**Given passage**
►

I have set the sources to both disk and remote for the log files, nothing is written to them at the time of the crash, the system just goes down.

Needless to say, VERY frustrating!

Thanks For The Response…

can you find autosupout.rif after power cycling the device? which packages are enabled? do you have lots of things going on on the ROS device?

in my case, my RB1000 locked up regularly at irregular interval and rarely produces autosupout.rif, but eventually produced one.

Well if it’s not locking up at all on your test bench, it could be something environmental to where you have it installed. Have you tried plugging it into a different power outlet or a dedicated circuit, or possibly putting it on a battery backup device?

I doubt it’s the RouterOS seeing as the problem exists for you across many of the versions. You could try a fresh netinstall and reformat the flash drive with it however, never used it myself, so I’m not sure how it works.

You could also try downloading a Linux tool like memtest86+ and booting to that directly from the disc, or something like Ultimate Boot CD that has a couple of test tools built into it. The XP tests generally aren’t the best. You’ll want to let it run for several passes on the RAM, and the same thing for the CPU tests, you’ll want to let them run for at least 8 hours, possibly overnight.

Hi,

Sorry for the delay in replying,

As far as packages on the router, all packages are installed and enable.

Should have mentioned, when the router is in service it is located in a temperature regulated, power conditioned rack. The rack it self is powered through an APC 5Kva battery backup.

◄

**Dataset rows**

►

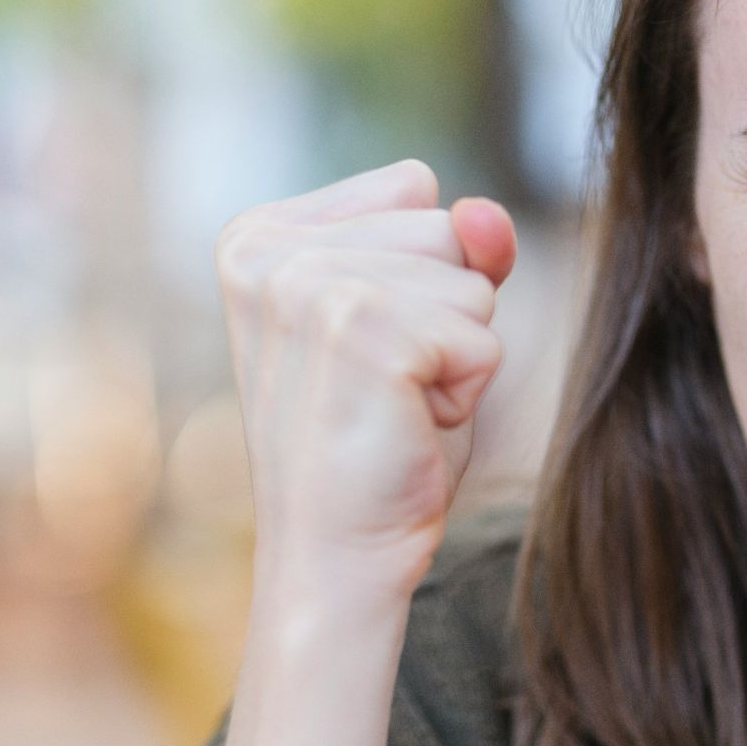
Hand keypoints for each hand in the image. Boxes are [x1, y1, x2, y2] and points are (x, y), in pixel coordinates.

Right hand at [214, 159, 516, 593]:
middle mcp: (269, 251)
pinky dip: (467, 391)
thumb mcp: (421, 318)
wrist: (337, 554)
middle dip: (445, 313)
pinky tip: (407, 425)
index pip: (415, 191)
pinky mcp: (361, 333)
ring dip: (457, 354)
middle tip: (384, 387)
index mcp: (260, 234)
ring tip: (391, 405)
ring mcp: (309, 289)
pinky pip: (484, 337)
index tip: (368, 347)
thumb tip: (486, 213)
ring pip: (473, 281)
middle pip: (447, 229)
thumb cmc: (378, 439)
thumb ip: (460, 246)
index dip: (425, 277)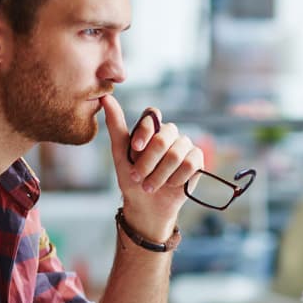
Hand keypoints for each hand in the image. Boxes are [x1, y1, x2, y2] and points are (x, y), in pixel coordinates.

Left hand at [101, 95, 203, 238]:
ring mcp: (184, 146)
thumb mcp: (119, 153)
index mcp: (152, 127)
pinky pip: (190, 163)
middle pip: (163, 137)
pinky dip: (176, 178)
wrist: (146, 205)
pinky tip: (170, 185)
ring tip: (151, 186)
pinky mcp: (197, 160)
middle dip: (149, 161)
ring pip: (176, 154)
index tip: (135, 149)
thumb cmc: (131, 179)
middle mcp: (169, 134)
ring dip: (160, 175)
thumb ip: (116, 126)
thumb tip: (106, 97)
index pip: (153, 114)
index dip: (145, 131)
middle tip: (139, 177)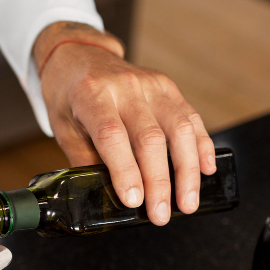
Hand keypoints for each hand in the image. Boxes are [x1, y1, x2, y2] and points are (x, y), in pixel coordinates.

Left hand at [34, 22, 216, 224]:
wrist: (78, 54)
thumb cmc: (68, 95)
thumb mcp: (63, 128)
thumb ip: (84, 160)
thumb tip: (105, 196)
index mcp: (92, 95)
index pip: (113, 136)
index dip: (125, 171)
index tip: (134, 200)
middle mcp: (125, 88)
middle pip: (150, 138)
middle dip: (159, 182)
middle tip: (160, 215)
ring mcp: (151, 85)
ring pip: (179, 129)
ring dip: (187, 171)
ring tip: (187, 203)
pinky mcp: (167, 87)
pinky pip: (191, 117)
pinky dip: (202, 145)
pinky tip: (206, 170)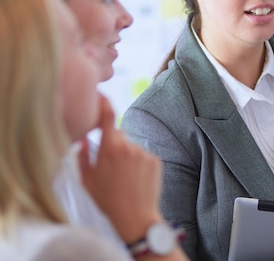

◄

**What to work on**
a: List the power-related changes that the forum thread on the router crashes suggests trying in the reply that raises an environmental cause.
b: Answer these from the forum thread on the router crashes, one line each:
(i) Which router model locked up regularly for one poster?
(ii) For how long should the CPU tests be left running?
(iii) What powers the rack that holds the router in service?
c: Extend the forum thread on the router crashes, picking up right after its last post.

**Your responses**
a:
- Plugging it into a different power outlet
- Plugging it into a dedicated circuit
- Putting it on a battery backup device

b:
(i) An RB1000
(ii) At least 8 hours, possibly overnight
(iii) An APC 5Kva battery backup

c:
I did download the Ultimate Boot CD you suggested and will run that tonight, see what happens.

Thanks for the suggestion.

Dean

you do NOT need ALL packages =) remove/disable unnecessary ones

I went through the packages and uninstalled everything I didn’t need.

These are the ones left in the machine:
advanced-tools
calea
dhcp
multicast
ntp
ppp
routerboard
routing
security
system

Unfortunately, it did not correct the issue, it ran for about 3 hours prior to locking up, AGAIN! Grrrrrrr

Thanks for the tip though,
Dean

I guess you don’t use standart power supply method (wall socket - wire - PSU). Dig that direction. There are testers (avometers?) which remember lowest/highest voltage, I suggest you use one.

I downloaded the Ultimate Boot CD recommended by Feklar,

After testing everything the Ultimate Boot CD found nothing wrong with the system, all tests passed. At this point I am beginning to believe that the problem lies with the Realtek RTL8111C-GR Gigabit Ethernet ports.What I need is a way to test these under load on the bench.

Any suggestions on the best method for this?

Thanks
Dean

More Notes On The Issue:

I am pretty sure this issue has to do with RouterOS / Realtek RTL8111C-GR Gigabit Ethernet ports

Here is why, I used Auto Negotiate for all tests and changed only the OS in the x86 machine, used same configuration.
3.30 - Will not connect at 1Gbps, connects only at 100bps/Full Duplex
4.5 - Connects at 1Gbps Full Duplex
4.6 (*) - Will not connect at 1Gbps, connects only at 100bps Half Duplex
4.10 - Same As 4.6
5.0 Beta 3 (Just For Fun) - Same As 4.6

*Note: tries to connect at 1Gbps but the Ethernet link goes up and down cycling every 5 seconds. Have to set the Ethernet port static to 100Mbps/Full Duplex to connect, but then only at Half-Duplex.

Any ideas?

Once again, aquire an electric tester. There could be something wrong with your cables. Of course you will need lots of logics to find the problem. :sunglasses:
The 4.5 version could be just coinsedence.

P.S. Length of cables? Type? device on the other end? Draw a picture!

Checked all cables with a Fluke tester, all passed. The cables being used are Cat6 cables 3 feet long Since the unit is plugged into a APC Battery Backup and none of the other devices plugged into it have problems I know it’s not the power.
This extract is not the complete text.